RA: Finally then, what does winning this award mean to you and the team?

LF: First off, I’m very grateful to Pfizer who is currently funding in part the immunisation delivery research that I conduct, and of course the Children’s National Medical Centre where I work for giving me the opportunity to do this research. I’m very thankful to pharma for recognising not only the value of the basic science immunisation development, but also the importance of immunisation delivery, research and programmes.


“…success of immunisation programmes really relies on all of us as citizens doing our part…”

Immunisations are one of the most important public health advances in the recent past, but success of immunisation programmes really relies on all of us as citizens doing our part and contributing productively by getting ourselves and our children immunised. Roughly 80 to 95% of a population must be immunised for herd immunity to be effective and to protect our vulnerable populations who cannot be vaccinated due to age or health conditions. So for paediatric providers, that means we need to make sure we’re using all the tools available to us to ensure that we are reaching out to children when they need vaccines and then immunising them appropriately when they do come to us for care.

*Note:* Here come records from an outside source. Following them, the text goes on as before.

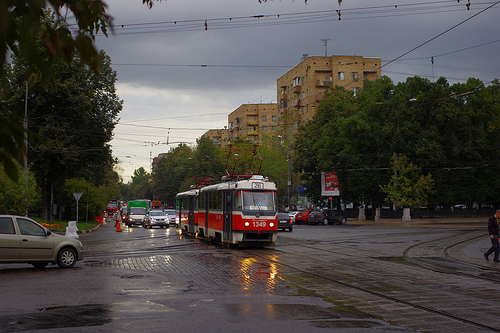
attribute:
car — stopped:
[7, 214, 77, 265]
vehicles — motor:
[131, 191, 179, 235]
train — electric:
[163, 184, 271, 241]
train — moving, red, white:
[170, 170, 282, 255]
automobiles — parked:
[273, 204, 342, 231]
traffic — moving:
[121, 168, 295, 251]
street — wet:
[93, 226, 349, 306]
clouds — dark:
[124, 14, 251, 92]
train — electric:
[172, 174, 288, 252]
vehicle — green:
[122, 194, 149, 232]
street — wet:
[173, 244, 362, 331]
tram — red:
[170, 170, 286, 250]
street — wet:
[113, 224, 193, 256]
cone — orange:
[115, 219, 125, 233]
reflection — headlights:
[236, 255, 286, 318]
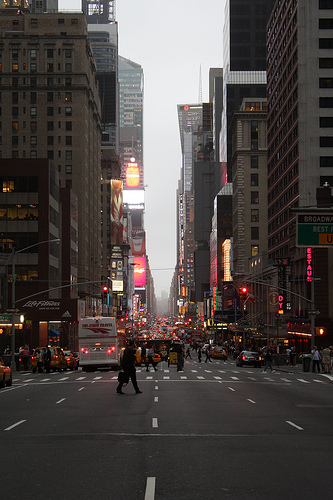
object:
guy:
[117, 341, 143, 396]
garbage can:
[303, 352, 315, 373]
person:
[116, 340, 142, 395]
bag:
[118, 371, 129, 383]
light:
[19, 312, 24, 322]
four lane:
[0, 379, 332, 499]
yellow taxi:
[210, 344, 227, 358]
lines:
[142, 476, 157, 498]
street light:
[242, 286, 248, 294]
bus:
[77, 316, 118, 364]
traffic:
[131, 316, 262, 366]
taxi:
[62, 352, 78, 370]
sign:
[133, 256, 147, 288]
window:
[250, 101, 254, 110]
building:
[0, 156, 62, 318]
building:
[118, 55, 144, 228]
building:
[231, 97, 268, 326]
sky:
[58, 0, 224, 300]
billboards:
[110, 177, 124, 246]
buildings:
[192, 67, 223, 302]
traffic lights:
[104, 284, 106, 289]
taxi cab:
[134, 346, 161, 368]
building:
[60, 185, 79, 297]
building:
[266, 0, 333, 320]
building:
[209, 183, 234, 290]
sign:
[306, 248, 312, 280]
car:
[233, 349, 263, 367]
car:
[206, 345, 228, 359]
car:
[49, 349, 65, 372]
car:
[189, 339, 204, 351]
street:
[0, 334, 332, 499]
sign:
[296, 212, 332, 248]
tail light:
[108, 349, 110, 353]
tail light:
[111, 345, 114, 349]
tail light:
[85, 350, 88, 353]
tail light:
[80, 347, 83, 350]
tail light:
[94, 343, 100, 345]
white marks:
[59, 375, 71, 381]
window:
[123, 119, 135, 124]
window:
[123, 114, 135, 118]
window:
[116, 84, 120, 89]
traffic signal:
[18, 312, 25, 324]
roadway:
[0, 345, 332, 499]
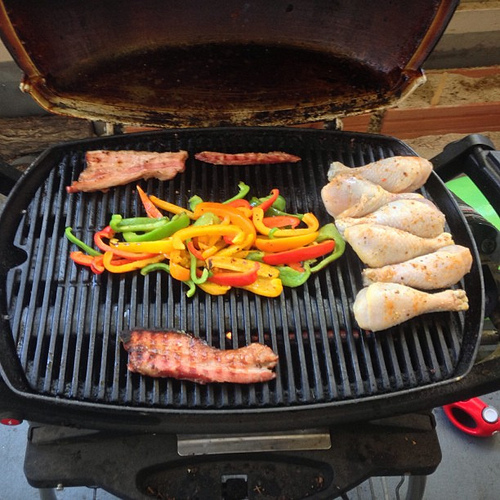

RA: Thank you very much for your time.

LF: Thank you.



About the interviewee:

The Children’s National Medical Center Vaccine Program is led by Dr. Linda Yu-Sing Fu. Dr. Fu is a general pediatrician at Children’s National Medical Center and an Associate Professor of Pediatrics at the George Washington University School of Medicine and Health Sciences. Dr. Fu’s research and advocacy interests focus on reducing barriers to childhood immunizations. She is Principal Investigator of a multi-center behavioral trial comparing the effectiveness of knowledge diffusion strategies for enhancing immunization delivery among a national sample of pediatricians. Dr. Fu also studies the psychosocial reasons for parental vaccine refusal and she recently received funding from the National Institute of Child Health and Human Development at the National Institutes of Health via the K23 mechanism to examine the influences of social networks on normative values regarding HPV vaccination acceptance among parents of early adolescents.

Dr. Fu received a ScB degree from Brown University (1996), MD from the University of California, San Diego (2000), and M.S. in Clinical Research from Tufts University (2005). She completed her pediatric residency training and a clinic research fellowship at Tufts Medical Center.

The Pharmaceutical Research and Manufacturers of America (PhRMA) represents the country’s leading innovative biopharmaceutical research and biotechnology companies, which are devoted to discovering and developing medicines that enable patients to live longer, healthier, and more productive lives. Since 2000, PhRMA member companies have invested approximately $550 billion in the search for new treatments and cures, including an estimated $48.5 billion in 2012 alone.